- **Task statement**
In the congress abstract, revise the stretch from "XUAN HIEN LE*1, GIHA" through "Convolutionall Autoencoder (ConvAE)" so that "Kyungpook National University" reads "KNU".

- **Passage given**

---+---

IWRA 2021 World Water Congress in Daegu, Korea (29 November - 3 December 2021)
E. Development Pathways
Author(s): XUAN HIEN LE, GIHA LEE

XUAN HIEN LE*1, GIHA LEE1

  1. Kyungpook National University


Keyword(s): Convolutional Neural Network (CNN), Precipitation Bias Correction, Aphrodite, Convolutionall Autoencoder (ConvAE)
Article: Oral:

Abstract

(a) Purpose of study or research hypothesis

Spatial rainfall distribution information plays a vital role in water resources simulation and management problems. Due to the low density of rain gauge network, the use of gridded precipitation datasets could improve the simulation of spatial precipitation distribution. With the advancement in remote sensing technology, satellite-based rainfall estimation has achieved remarkable achievements. However, there are gaps between satellite-based precipitation and observed data. Bias correction of satellite-based precipitation data is still a significant challenge due to the dependence of precipitation on the spatial, temporal distribution, as well as the specific characteristics of the area.

---+---

- **Records shown**
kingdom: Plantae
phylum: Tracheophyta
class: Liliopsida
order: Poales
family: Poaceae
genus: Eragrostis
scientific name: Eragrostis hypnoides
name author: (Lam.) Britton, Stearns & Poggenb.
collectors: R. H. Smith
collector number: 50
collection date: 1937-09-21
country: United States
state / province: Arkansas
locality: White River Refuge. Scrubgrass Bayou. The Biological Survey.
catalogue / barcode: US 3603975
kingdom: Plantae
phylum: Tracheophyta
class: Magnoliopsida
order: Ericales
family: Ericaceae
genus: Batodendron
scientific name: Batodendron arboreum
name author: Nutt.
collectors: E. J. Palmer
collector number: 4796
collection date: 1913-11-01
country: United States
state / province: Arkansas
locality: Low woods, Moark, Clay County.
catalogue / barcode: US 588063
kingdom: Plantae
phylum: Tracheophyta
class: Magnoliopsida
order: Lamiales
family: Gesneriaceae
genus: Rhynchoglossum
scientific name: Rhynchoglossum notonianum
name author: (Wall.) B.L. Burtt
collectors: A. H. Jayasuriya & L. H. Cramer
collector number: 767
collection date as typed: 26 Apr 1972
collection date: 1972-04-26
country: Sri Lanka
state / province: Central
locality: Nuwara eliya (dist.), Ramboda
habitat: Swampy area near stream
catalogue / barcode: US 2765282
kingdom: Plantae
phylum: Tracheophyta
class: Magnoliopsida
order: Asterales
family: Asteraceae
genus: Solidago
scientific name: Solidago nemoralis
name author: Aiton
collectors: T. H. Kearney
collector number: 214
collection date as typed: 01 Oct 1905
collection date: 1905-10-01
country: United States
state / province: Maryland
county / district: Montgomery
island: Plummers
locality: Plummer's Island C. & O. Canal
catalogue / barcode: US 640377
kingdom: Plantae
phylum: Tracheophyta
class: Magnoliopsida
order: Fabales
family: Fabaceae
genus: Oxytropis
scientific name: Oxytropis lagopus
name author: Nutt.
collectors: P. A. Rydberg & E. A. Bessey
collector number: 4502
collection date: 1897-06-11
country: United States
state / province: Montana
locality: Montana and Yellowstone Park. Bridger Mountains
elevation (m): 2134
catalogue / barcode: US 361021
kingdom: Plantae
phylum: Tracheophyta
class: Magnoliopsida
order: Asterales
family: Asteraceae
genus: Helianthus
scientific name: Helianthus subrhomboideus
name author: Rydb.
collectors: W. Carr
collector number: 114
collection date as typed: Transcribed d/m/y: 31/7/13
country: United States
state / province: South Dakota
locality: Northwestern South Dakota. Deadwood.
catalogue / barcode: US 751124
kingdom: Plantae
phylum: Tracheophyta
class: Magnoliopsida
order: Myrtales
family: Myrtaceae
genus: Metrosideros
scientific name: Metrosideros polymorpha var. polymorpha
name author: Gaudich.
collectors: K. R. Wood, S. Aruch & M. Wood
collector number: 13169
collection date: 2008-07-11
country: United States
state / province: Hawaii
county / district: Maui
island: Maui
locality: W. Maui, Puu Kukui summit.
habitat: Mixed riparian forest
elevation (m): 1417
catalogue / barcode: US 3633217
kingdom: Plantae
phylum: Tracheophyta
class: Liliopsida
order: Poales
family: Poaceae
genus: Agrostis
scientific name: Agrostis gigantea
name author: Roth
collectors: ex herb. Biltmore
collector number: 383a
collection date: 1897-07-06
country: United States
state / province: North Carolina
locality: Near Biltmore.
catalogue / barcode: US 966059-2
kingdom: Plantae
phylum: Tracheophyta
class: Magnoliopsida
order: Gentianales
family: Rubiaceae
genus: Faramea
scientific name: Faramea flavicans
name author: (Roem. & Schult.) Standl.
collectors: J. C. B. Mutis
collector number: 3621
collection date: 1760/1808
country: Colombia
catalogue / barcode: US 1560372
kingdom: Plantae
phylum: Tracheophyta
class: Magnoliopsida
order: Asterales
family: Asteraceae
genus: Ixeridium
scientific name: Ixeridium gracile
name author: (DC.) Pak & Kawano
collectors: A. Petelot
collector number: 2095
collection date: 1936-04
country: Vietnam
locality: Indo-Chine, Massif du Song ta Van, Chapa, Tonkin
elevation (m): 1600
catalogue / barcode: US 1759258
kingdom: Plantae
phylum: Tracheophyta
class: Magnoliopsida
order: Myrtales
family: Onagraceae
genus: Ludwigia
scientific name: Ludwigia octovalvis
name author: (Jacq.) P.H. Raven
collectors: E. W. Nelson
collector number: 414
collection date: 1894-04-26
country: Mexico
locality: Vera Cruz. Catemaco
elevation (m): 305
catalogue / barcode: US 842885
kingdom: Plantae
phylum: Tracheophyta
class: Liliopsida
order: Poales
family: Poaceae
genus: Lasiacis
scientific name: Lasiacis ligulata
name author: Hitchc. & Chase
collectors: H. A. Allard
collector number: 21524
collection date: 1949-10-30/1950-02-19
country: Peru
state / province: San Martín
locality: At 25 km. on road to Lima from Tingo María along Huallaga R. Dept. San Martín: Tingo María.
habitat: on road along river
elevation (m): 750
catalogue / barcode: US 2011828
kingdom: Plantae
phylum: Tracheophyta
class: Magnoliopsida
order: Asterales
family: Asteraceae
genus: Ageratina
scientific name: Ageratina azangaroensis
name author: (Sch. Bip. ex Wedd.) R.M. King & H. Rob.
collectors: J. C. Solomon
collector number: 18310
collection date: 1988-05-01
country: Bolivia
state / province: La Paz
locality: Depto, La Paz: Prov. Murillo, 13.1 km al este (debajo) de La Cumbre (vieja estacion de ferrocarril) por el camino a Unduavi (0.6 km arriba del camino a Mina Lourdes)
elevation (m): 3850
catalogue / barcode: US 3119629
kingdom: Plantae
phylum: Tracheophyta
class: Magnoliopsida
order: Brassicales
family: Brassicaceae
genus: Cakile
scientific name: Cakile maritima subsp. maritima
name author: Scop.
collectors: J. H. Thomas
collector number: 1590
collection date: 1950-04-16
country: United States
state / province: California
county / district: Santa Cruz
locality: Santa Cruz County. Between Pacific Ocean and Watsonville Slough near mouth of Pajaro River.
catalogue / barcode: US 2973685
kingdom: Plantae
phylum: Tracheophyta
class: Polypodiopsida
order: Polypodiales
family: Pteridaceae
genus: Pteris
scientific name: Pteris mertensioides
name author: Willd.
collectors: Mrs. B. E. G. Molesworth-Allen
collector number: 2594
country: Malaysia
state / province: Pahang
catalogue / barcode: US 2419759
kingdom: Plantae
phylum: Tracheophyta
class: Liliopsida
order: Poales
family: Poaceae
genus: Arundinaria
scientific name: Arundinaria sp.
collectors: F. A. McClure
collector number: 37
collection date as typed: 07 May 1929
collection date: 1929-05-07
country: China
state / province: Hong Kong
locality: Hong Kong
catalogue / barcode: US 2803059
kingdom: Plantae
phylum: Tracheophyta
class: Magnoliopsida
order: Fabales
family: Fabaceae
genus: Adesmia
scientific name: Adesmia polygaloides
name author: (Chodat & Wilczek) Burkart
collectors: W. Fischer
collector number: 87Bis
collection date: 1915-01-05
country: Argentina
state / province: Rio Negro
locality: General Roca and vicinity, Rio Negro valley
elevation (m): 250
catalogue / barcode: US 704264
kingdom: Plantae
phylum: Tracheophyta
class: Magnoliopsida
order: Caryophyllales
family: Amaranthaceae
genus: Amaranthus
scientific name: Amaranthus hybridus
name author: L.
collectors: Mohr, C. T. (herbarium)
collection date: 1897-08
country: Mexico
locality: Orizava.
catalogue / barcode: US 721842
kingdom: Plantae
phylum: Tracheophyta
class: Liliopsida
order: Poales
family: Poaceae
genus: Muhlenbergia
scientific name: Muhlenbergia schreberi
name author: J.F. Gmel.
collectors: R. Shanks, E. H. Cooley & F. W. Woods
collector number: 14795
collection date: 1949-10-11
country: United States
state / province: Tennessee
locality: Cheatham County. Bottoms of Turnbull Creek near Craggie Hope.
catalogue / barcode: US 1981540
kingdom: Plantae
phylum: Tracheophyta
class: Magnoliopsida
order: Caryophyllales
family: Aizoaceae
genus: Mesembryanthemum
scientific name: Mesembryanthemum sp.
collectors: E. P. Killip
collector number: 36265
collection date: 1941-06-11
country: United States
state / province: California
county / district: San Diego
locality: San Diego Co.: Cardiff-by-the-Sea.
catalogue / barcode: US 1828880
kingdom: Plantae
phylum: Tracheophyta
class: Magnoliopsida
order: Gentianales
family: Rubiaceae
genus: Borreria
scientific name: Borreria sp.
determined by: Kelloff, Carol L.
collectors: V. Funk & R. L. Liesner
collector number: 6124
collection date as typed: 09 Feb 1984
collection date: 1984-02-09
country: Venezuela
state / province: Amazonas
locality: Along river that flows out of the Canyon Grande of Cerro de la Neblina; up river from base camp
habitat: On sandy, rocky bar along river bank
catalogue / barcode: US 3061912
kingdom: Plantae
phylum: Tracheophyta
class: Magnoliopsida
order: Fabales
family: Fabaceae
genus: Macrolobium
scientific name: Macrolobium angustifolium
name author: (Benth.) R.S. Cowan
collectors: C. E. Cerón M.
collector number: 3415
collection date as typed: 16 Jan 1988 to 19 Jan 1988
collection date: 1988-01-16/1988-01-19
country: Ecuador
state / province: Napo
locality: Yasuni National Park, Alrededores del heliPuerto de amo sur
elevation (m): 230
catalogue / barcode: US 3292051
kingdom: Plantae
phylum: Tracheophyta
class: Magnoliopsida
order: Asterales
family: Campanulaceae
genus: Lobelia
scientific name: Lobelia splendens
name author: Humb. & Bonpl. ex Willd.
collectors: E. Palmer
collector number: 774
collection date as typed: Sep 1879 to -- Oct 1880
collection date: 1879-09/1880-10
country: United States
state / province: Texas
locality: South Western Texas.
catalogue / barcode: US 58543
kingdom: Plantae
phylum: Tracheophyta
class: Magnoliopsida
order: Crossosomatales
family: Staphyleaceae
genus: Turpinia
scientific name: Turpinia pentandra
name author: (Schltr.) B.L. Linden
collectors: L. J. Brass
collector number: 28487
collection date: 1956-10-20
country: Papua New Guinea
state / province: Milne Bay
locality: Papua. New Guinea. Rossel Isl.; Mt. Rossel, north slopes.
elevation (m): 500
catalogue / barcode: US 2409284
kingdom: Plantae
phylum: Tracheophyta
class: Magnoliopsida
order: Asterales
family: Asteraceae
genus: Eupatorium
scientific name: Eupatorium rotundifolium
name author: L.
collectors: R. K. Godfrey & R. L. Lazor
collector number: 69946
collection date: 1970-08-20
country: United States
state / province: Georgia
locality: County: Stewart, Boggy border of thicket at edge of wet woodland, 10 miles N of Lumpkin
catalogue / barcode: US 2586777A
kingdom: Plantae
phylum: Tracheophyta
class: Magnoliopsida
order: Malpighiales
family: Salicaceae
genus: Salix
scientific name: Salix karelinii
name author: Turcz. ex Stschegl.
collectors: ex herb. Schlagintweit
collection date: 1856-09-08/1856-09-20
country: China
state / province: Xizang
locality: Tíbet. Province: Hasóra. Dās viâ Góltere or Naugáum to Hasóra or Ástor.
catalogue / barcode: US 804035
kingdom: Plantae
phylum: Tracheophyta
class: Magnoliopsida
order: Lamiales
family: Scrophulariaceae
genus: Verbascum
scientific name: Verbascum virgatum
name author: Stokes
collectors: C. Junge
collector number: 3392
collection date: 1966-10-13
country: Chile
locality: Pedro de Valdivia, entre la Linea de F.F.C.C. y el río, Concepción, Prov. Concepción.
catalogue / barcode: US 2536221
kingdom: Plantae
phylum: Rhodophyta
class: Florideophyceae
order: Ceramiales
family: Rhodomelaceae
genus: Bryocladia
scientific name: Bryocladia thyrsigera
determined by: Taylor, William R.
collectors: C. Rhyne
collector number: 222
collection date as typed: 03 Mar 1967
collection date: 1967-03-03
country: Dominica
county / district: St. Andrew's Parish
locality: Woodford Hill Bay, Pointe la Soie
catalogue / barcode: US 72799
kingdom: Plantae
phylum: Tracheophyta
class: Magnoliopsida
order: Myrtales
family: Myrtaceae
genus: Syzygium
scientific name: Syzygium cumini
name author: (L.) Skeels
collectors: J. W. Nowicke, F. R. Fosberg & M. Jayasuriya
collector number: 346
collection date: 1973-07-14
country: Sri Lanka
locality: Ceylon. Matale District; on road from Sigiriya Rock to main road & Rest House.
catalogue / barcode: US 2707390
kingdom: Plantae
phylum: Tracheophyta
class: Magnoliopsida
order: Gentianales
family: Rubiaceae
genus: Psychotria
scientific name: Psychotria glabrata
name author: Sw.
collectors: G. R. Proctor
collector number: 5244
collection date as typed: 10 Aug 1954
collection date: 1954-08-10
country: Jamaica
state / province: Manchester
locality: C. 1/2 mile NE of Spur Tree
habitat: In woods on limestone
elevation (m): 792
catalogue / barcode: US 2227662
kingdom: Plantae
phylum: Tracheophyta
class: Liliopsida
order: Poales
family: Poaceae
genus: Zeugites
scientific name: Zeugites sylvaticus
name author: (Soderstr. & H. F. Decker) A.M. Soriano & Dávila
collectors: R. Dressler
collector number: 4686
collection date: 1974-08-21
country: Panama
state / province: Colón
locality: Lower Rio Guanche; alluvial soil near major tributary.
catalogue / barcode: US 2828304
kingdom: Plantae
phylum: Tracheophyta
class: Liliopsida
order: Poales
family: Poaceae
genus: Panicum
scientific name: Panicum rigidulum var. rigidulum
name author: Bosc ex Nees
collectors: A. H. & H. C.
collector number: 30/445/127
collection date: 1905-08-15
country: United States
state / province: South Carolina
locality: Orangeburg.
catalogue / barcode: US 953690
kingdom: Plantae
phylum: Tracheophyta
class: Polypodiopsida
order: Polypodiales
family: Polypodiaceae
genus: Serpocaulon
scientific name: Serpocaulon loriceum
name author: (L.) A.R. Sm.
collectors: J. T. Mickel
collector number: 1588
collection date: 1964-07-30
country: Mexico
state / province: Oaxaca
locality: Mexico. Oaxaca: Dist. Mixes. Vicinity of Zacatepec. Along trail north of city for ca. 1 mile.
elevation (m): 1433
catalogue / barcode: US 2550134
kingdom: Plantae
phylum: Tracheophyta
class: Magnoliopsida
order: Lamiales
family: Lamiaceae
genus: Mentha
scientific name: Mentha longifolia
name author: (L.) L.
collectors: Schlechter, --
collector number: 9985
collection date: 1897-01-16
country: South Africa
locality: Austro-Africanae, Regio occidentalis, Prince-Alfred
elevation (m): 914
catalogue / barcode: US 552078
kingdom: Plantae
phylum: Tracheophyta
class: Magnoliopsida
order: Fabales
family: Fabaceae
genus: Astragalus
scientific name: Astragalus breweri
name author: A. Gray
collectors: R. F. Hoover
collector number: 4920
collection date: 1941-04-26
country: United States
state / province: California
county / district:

---+---

- **Response to this exercise**
XUAN HIEN LE*1, GIHA LEE1

  1. KNU


Keyword(s): Convolutional Neural Network (CNN), Precipitation Bias Correction, Aphrodite, Convolutionall Autoencoder (ConvAE)